* _SELECTED TEXT_:
Category Archives: research for policy

Understanding Research: Top Ten Tips

This is a #TBT post, sharing a research guide I wrote in 2001 for the National Association of Child Advocates, which became Voices for America’s Children. As the push for evidence-based policy grows, these points remain relevant today. The original four-page brief (PDF) is also available here.

data chart imageResearch allows us to assess the effectiveness of policies and programs affecting the lives of children and families. Having research evidence to recommend or refute specific policy choices is especially relevant in this era of increased demand for accountability in human services and government.

But how can you tell if a given research study is one you can trust? Below are tips to evaluate the research you encounter.

  1. Consider the source. Evaluate the credibility of the individual(s) and the organization that produced the research. Research produced by respected researchers and institutions is more likely to be trustworthy. Also, research produced or funded by groups with a strong political or commercial agenda is less trustworthy, since these groups have a vested interest in the study’s findings supporting their viewpoint.
  2. Media is also a source to be evaluated. Media coverage may not fully or accurately summarize the original research. Because research can be technical and complex, and because media coverage often seeks to be attention grabbing and succinct, media reporting of research sometimes oversimplifies the research, leading to misinterpretation.

* _MATERIAL PROVIDED_:
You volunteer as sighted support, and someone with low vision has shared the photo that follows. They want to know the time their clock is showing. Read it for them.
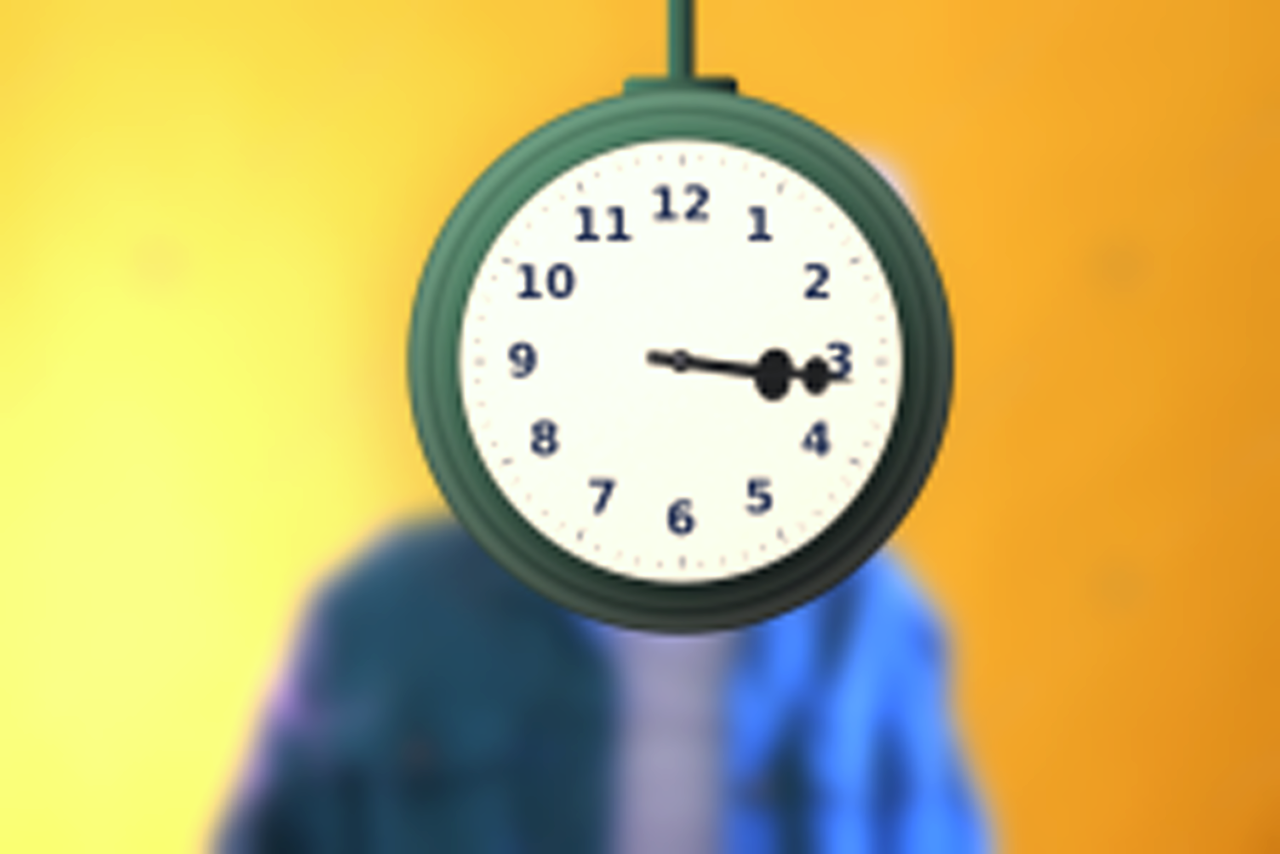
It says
==
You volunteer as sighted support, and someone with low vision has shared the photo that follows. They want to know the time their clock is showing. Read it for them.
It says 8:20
---
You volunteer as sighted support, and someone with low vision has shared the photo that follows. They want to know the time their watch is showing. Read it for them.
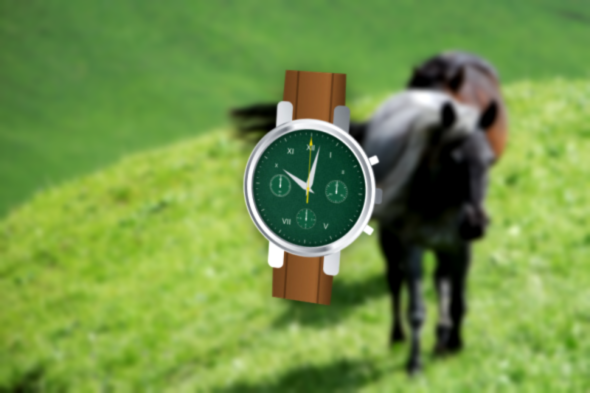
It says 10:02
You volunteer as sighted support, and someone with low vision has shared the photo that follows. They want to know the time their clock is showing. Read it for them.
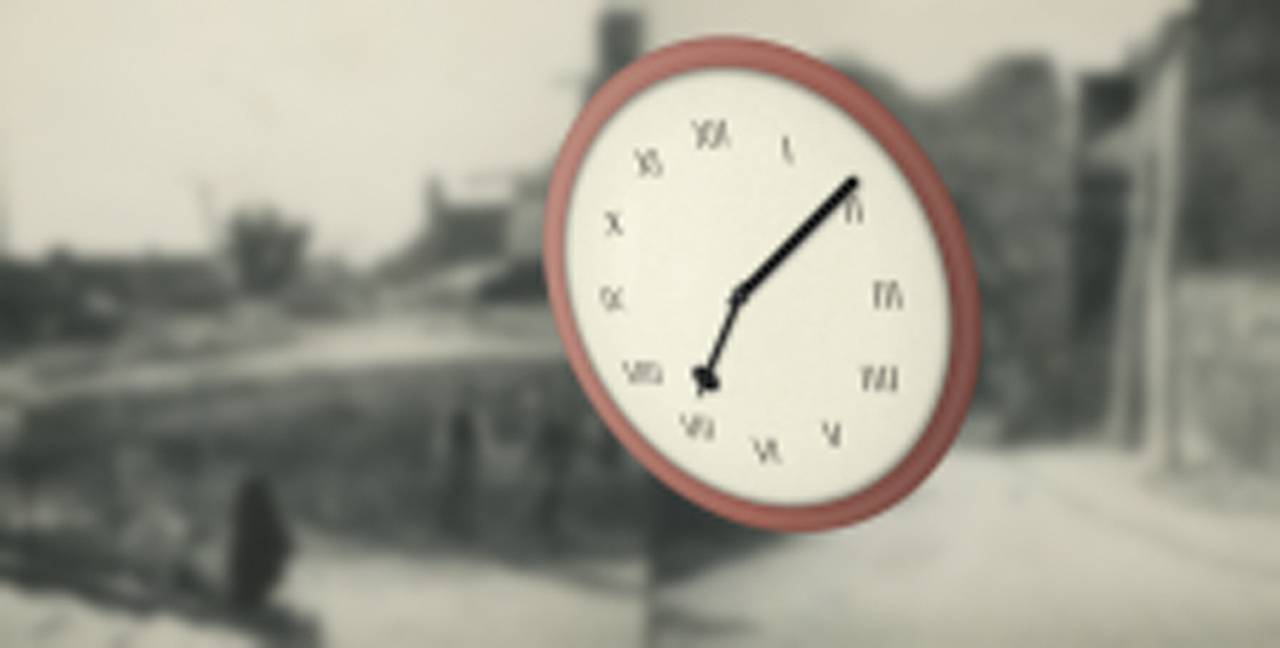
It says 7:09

* _EXERCISE INSTRUCTIONS_:
1. Answer these about the research-tips post:
(a) In what year was the research guide written?
(b) For which organization was it written?
(c) According to the second tip, what does media reporting of research sometimes do, and with what result?
2. Copy the records, starting with the line that contains "watch is showing. Read it for them." and going on through the line that contains "It says 7:09". Leave the pictures out.

* _CORRECT ANSWERS_:
1.
(a) 2001
(b) The National Association of Child Advocates, which became Voices for America's Children
(c) It sometimes oversimplifies the research, leading to misinterpretation.

2.
You volunteer as sighted support, and someone with low vision has shared the photo that follows. They want to know the time their watch is showing. Read it for them.
It says 10:02
You volunteer as sighted support, and someone with low vision has shared the photo that follows. They want to know the time their clock is showing. Read it for them.
It says 7:09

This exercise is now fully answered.